General Electric Chairman and CEO Jeff Immelt unleashed yet another barrage of fearmongering today about the potential expiration of export subsidies. Before a speech at the Economic Club of Washington, Immelt claimed that allowing the charter of the Export-Import Bank to expire would be “economic catastrophe.”

The facts say otherwise. GE and the other beneficiaries of Ex-Im largesse would continue to post robust sales in overseas markets.

Last reauthorized in 2012, the Ex–Im charter was slated to expire on Sept. 30, 2014. A proposed five-year renewal was sidelined last summer because of opposition to the bank. Instead, Congress extended the existing charter for nine months under the fiscal year 2015 Continuing Resolution. That extension expires at month’s end.

The only differences in a charter-less world would be beneficial: The burden on taxpayers of export subsidies would shrink—not expand as it has for years—and a lot fewer American businesses would be disadvantaged by the U.S. subsidies lavished on their foreign competitors.

Expiration of the charter would have no effect—none—on the export financing currently in place. All the loans, guarantees and insurance approved before June 30—upward of $140 billion—would be unaffected after the charter expires. The bank would simply be unable to extend new financing.

Even without new loans from Ex–Im, GE and the other primary beneficiaries of the bank (and their suppliers) are very well-positioned to prosper. They do not lack access to private capital—including their own finance subsidiaries. All have billions of dollars of backorders with which to keep workers occupied.

GE, for example, enjoys a market cap of $275 billion. The company began the year with a record backlog of $261 billion. Its finance arm, GE Capital Corporation, holds assets of $499 billion and its 2014 net income was $7 billion.

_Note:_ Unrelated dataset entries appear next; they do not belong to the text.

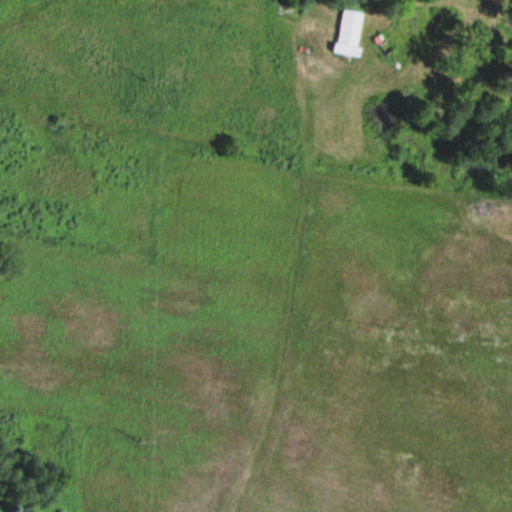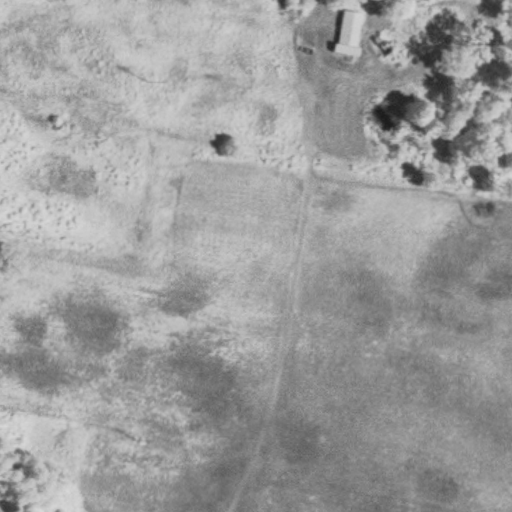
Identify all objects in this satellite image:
building: (349, 33)
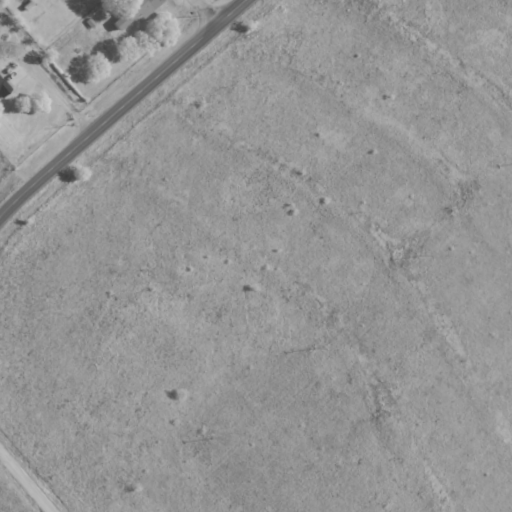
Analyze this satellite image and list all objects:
building: (132, 11)
road: (207, 12)
building: (2, 85)
road: (55, 92)
road: (121, 108)
road: (26, 479)
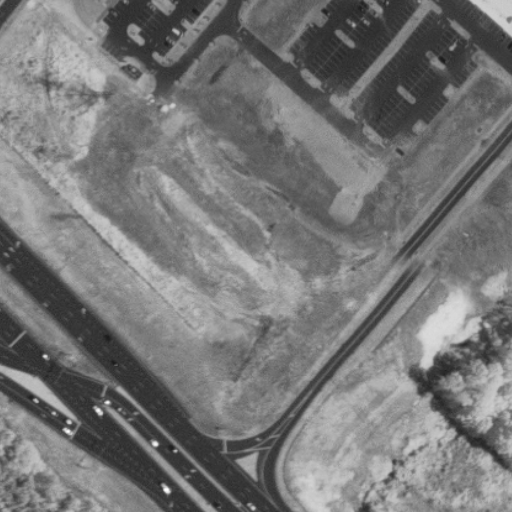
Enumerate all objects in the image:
building: (503, 6)
building: (503, 7)
road: (6, 8)
road: (95, 21)
road: (169, 28)
road: (478, 28)
road: (322, 38)
road: (128, 41)
road: (196, 50)
road: (363, 51)
road: (406, 71)
road: (303, 89)
road: (435, 96)
power tower: (74, 99)
power tower: (55, 158)
road: (395, 279)
road: (30, 350)
road: (29, 373)
road: (134, 376)
traffic signals: (58, 378)
traffic signals: (102, 392)
road: (157, 432)
traffic signals: (89, 439)
road: (92, 441)
road: (245, 441)
road: (125, 446)
road: (265, 466)
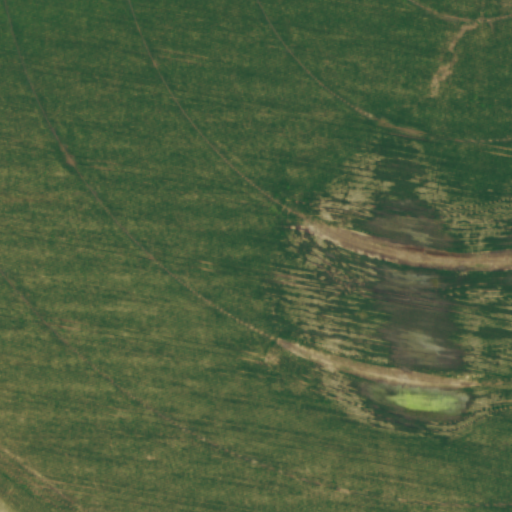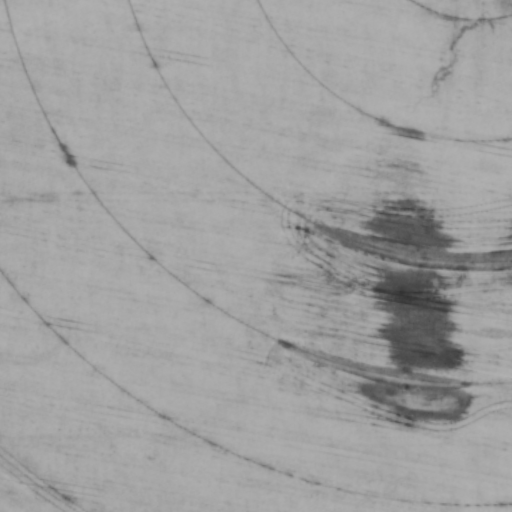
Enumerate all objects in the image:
crop: (256, 256)
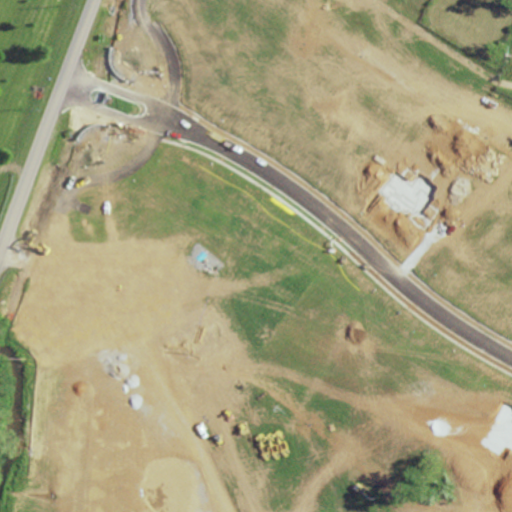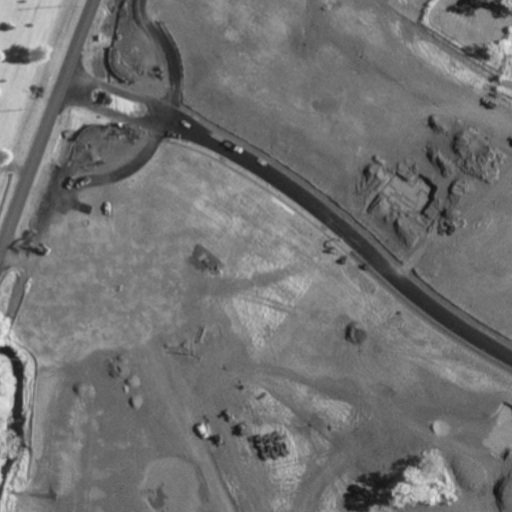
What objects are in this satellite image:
road: (119, 91)
road: (111, 111)
road: (47, 124)
road: (162, 125)
road: (343, 231)
road: (183, 500)
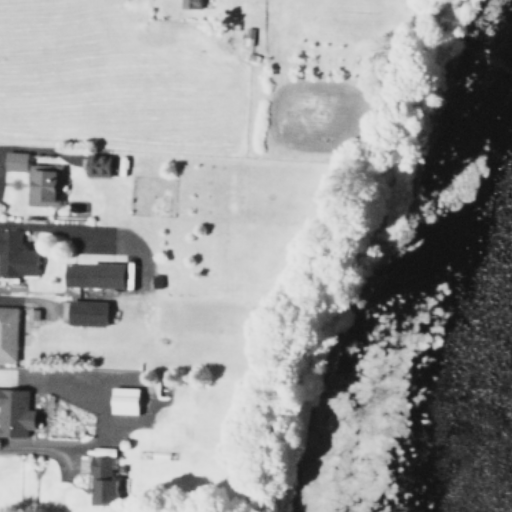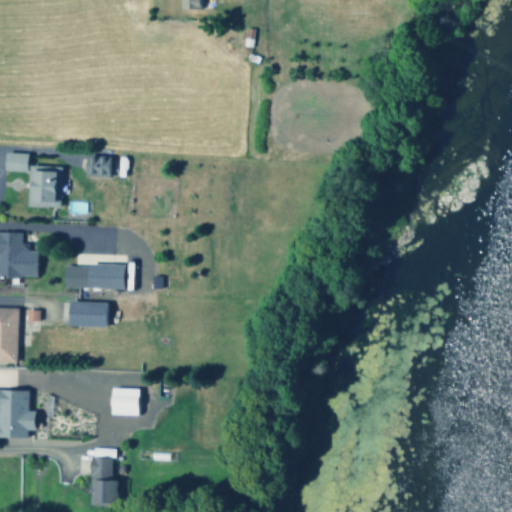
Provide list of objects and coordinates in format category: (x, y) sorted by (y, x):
building: (187, 4)
road: (45, 150)
building: (12, 161)
building: (94, 166)
building: (41, 186)
road: (113, 235)
building: (15, 256)
building: (94, 276)
road: (26, 301)
building: (83, 314)
building: (29, 315)
building: (6, 334)
river: (468, 374)
road: (67, 375)
building: (120, 401)
building: (13, 414)
road: (95, 415)
road: (38, 452)
building: (99, 481)
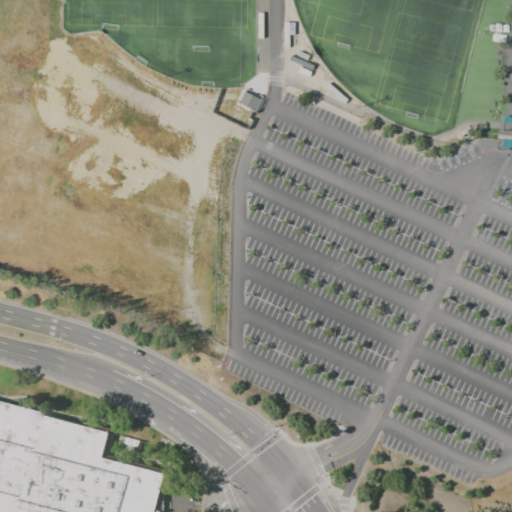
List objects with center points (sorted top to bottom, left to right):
park: (175, 35)
road: (277, 53)
park: (394, 53)
building: (249, 100)
road: (509, 120)
road: (484, 173)
road: (382, 203)
road: (377, 240)
parking lot: (378, 282)
road: (374, 287)
road: (373, 329)
road: (408, 361)
road: (51, 364)
road: (159, 367)
road: (370, 373)
road: (187, 430)
road: (308, 445)
road: (236, 466)
building: (67, 467)
building: (68, 468)
road: (354, 472)
road: (475, 474)
traffic signals: (288, 475)
road: (207, 479)
road: (322, 479)
road: (304, 493)
road: (261, 495)
road: (303, 496)
traffic signals: (259, 497)
park: (431, 497)
road: (264, 504)
road: (179, 505)
road: (349, 506)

Indeed, contrary to Immelt’s dire warnings, the company boasts “significant financial services capability.”

To threaten, as Immelt did today, that GE would move production overseas and thus “GE union workers are going to suffer” if the charter expires, is hyperbole of the worst sort.

First, Ex–Im supports a mere 2 percent of U.S. exports, which have been hitting record levels in recent years with private financing.

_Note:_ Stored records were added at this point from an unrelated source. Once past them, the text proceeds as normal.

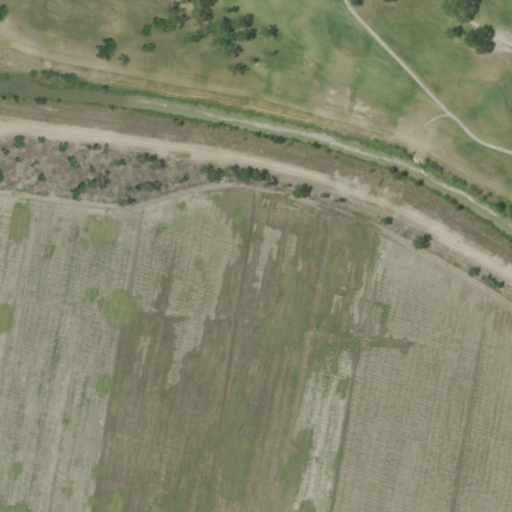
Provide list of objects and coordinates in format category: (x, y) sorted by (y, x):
park: (304, 61)
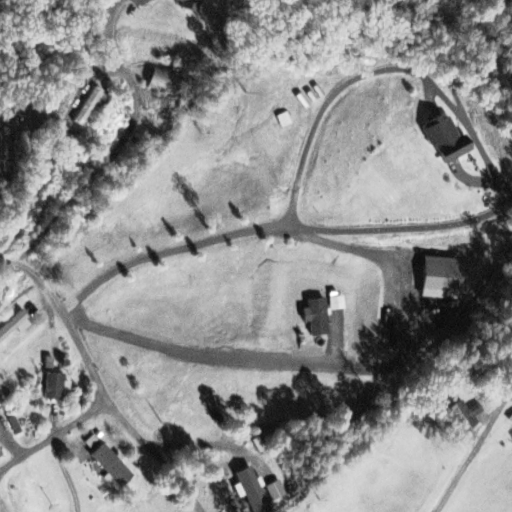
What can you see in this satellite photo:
building: (164, 84)
road: (327, 106)
building: (284, 121)
building: (444, 140)
road: (341, 228)
building: (440, 279)
building: (315, 318)
building: (14, 326)
road: (241, 361)
building: (52, 388)
building: (463, 417)
road: (56, 440)
building: (111, 467)
building: (250, 491)
building: (276, 492)
road: (200, 508)
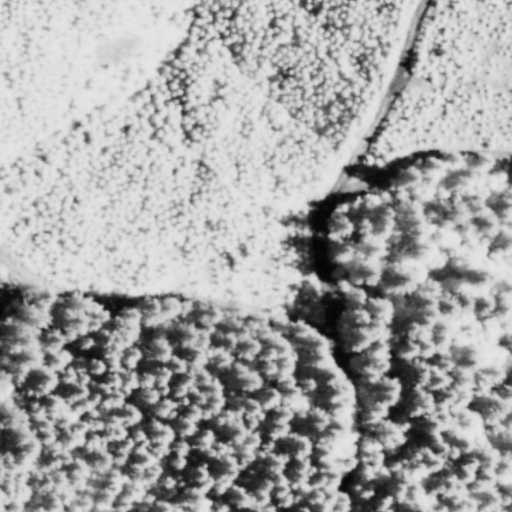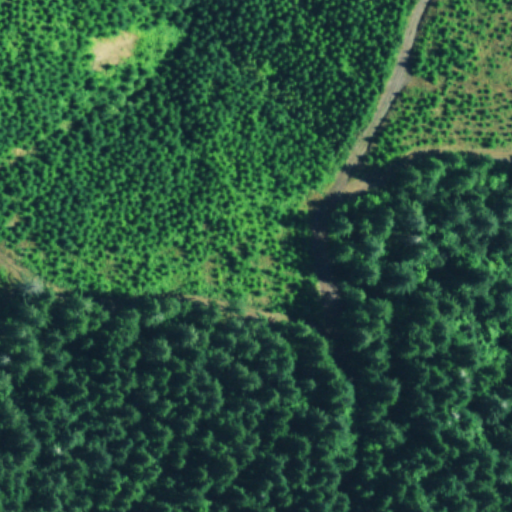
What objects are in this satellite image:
road: (172, 42)
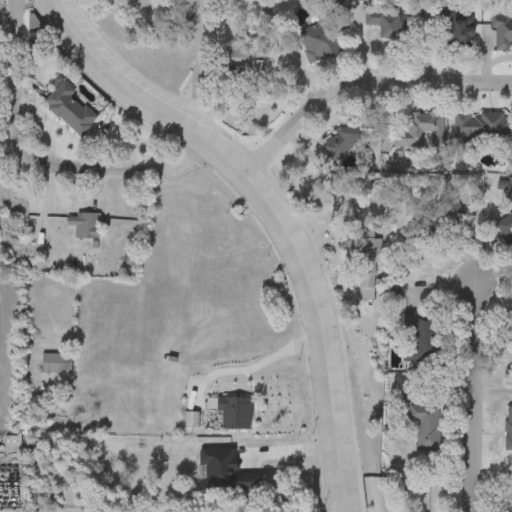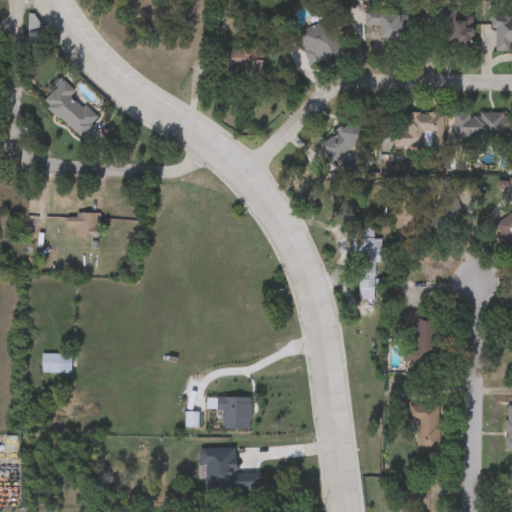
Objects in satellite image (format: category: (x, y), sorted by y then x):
building: (387, 26)
building: (387, 27)
building: (455, 30)
building: (456, 31)
building: (502, 36)
building: (502, 36)
building: (319, 43)
building: (319, 43)
building: (244, 63)
building: (244, 63)
road: (362, 82)
building: (69, 110)
building: (70, 110)
building: (481, 125)
building: (482, 126)
building: (421, 131)
building: (422, 131)
building: (342, 141)
building: (342, 142)
road: (44, 163)
road: (275, 211)
building: (83, 225)
building: (437, 225)
building: (84, 226)
building: (437, 226)
building: (506, 228)
building: (506, 229)
building: (365, 258)
building: (365, 258)
building: (421, 339)
building: (421, 339)
building: (56, 364)
building: (56, 364)
road: (258, 365)
road: (472, 398)
building: (233, 414)
building: (234, 414)
building: (511, 426)
building: (511, 426)
building: (426, 427)
building: (426, 427)
road: (288, 450)
building: (191, 474)
building: (191, 474)
building: (507, 511)
building: (507, 511)
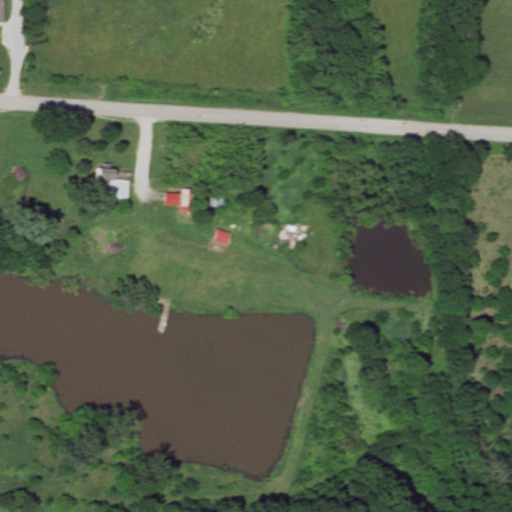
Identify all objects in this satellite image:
road: (8, 49)
road: (255, 115)
building: (105, 185)
building: (183, 201)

Second, export subsidies do not “create” or “support” jobs—they redistribute them from unsubsidized firms to subsidized ones. And the job numbers touted by Ex–Im advocates are dubious at best and have been roundly criticized as misleading by the Government Accountability Office, among others.

Immelt is certainly free to express his opinions about Ex-Im. But Congress and the public should be aware of the facts. Ex-Im subsidies constitute a form of corporate welfare that is neither necessary nor appropriate. It is time for Congress to end this Depression-era relic.